-------- TASK INPUT
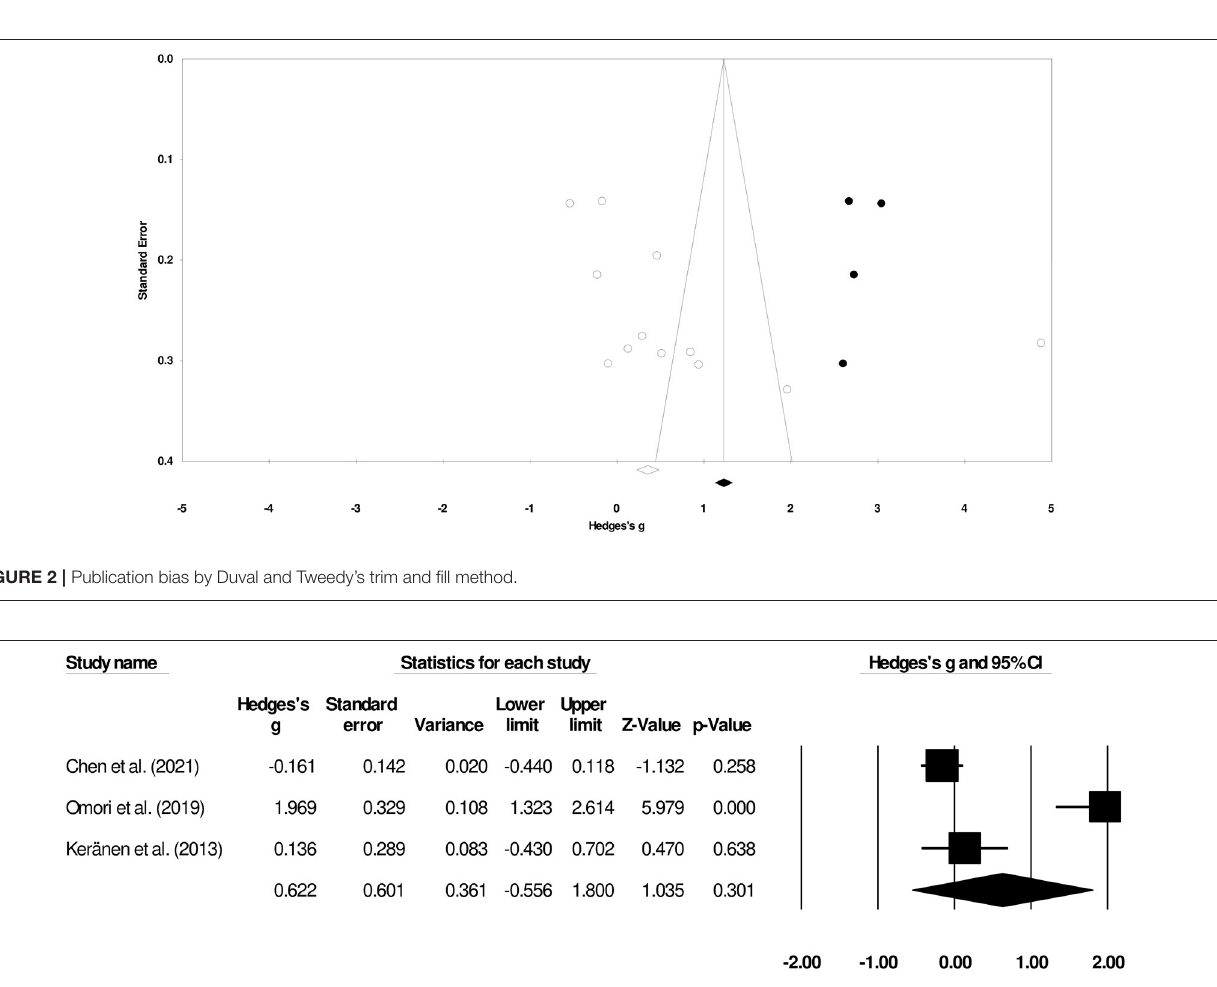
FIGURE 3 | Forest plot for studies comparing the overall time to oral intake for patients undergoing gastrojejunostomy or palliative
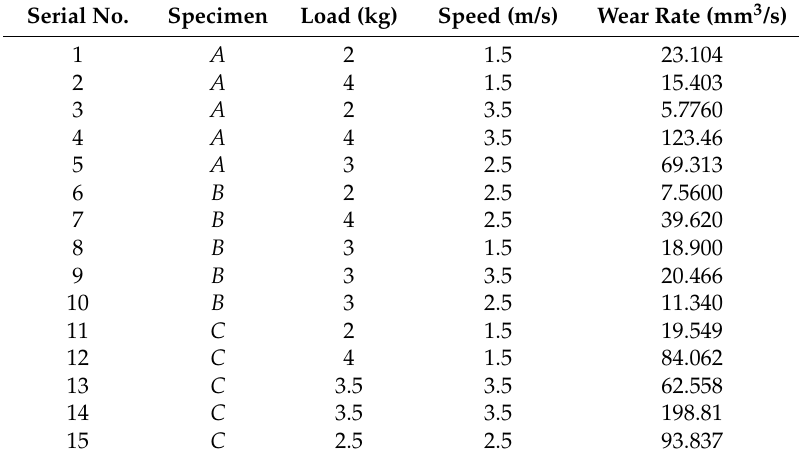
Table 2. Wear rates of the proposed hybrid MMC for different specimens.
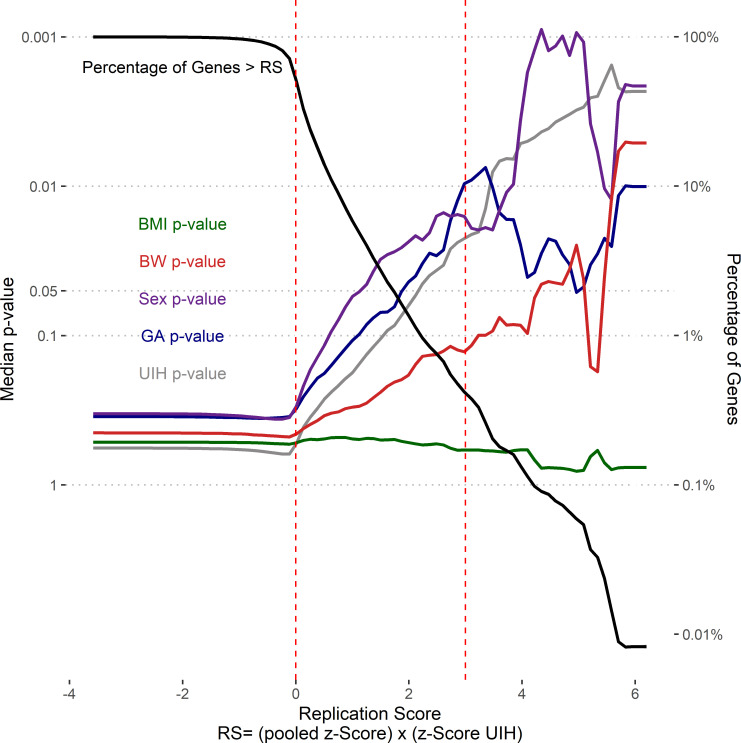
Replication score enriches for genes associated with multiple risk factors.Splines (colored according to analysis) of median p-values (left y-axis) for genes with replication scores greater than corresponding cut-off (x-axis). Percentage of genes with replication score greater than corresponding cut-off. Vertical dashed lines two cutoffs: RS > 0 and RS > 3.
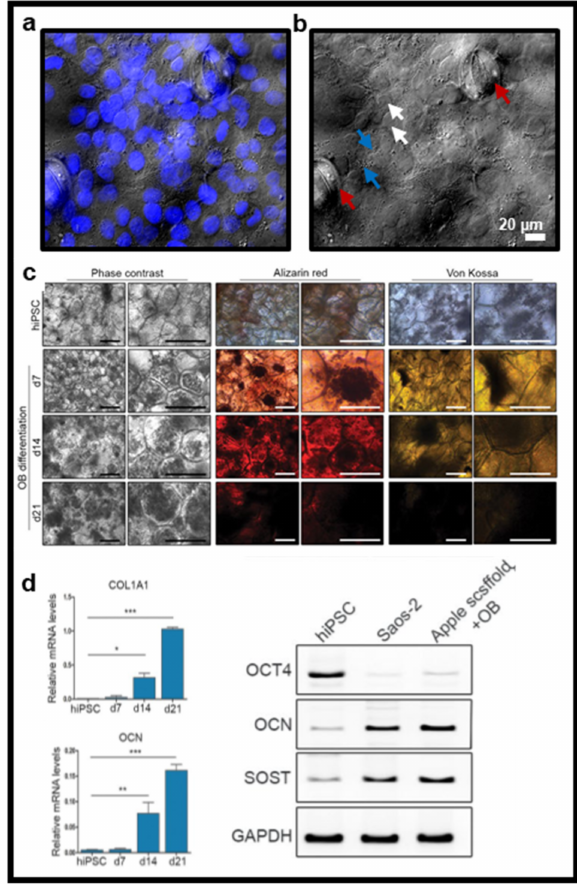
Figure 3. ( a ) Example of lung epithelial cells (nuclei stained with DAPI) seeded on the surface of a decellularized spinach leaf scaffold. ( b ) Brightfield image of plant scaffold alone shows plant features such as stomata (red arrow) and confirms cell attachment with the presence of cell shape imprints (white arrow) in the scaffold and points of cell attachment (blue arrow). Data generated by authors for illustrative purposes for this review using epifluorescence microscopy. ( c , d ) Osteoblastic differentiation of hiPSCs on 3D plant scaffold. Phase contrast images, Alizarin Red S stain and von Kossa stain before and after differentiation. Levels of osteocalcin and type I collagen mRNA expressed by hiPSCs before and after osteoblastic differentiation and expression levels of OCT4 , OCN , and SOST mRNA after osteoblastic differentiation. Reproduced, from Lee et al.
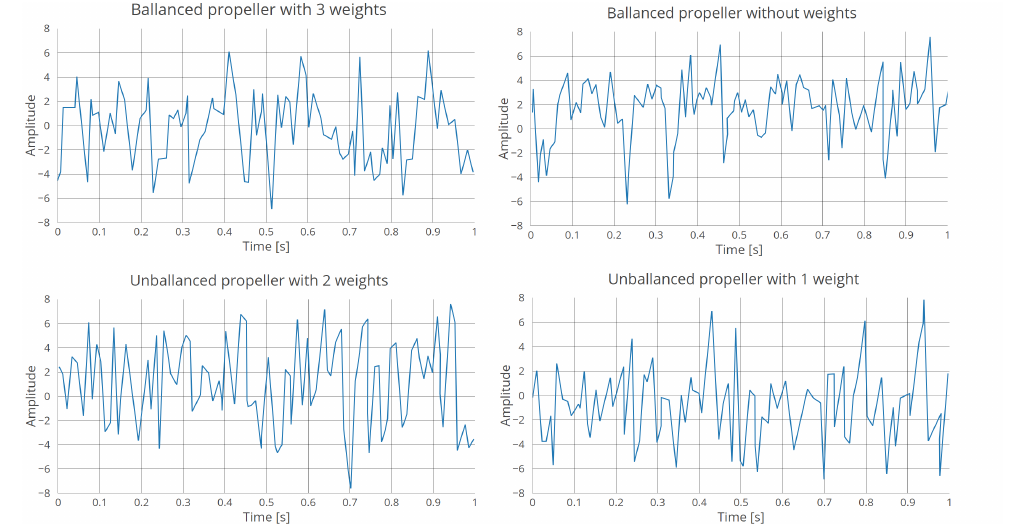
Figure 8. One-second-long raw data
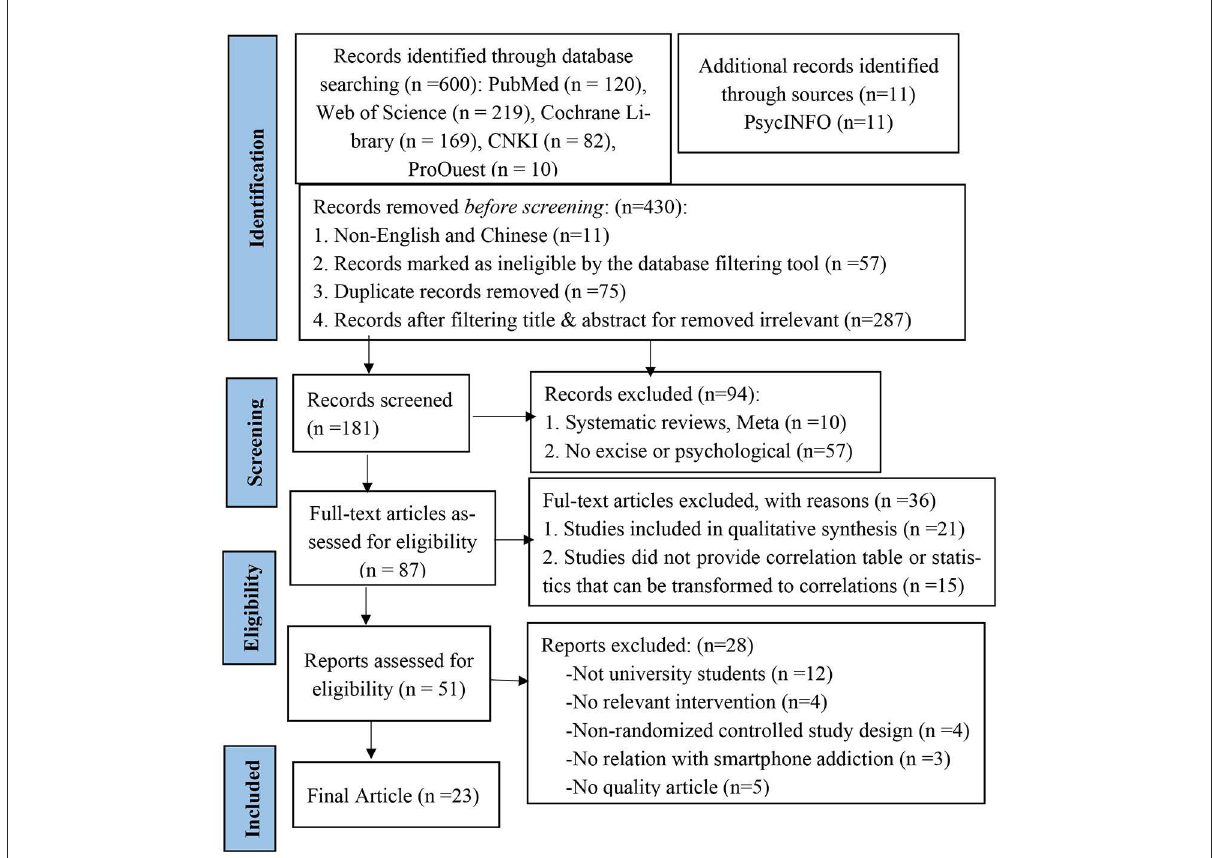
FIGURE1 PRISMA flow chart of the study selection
----------------
• _TASK BRIEF_
What is needed is an exact copy of only the lines from the line containing "Figure 8. One-second-long raw data" through the last line of the entries, inclusive, without the pictures.

• _ANSWER TO THIS EXERCISE_
Figure 8. One-second-long raw data
FIGURE1 PRISMA flow chart of the study selection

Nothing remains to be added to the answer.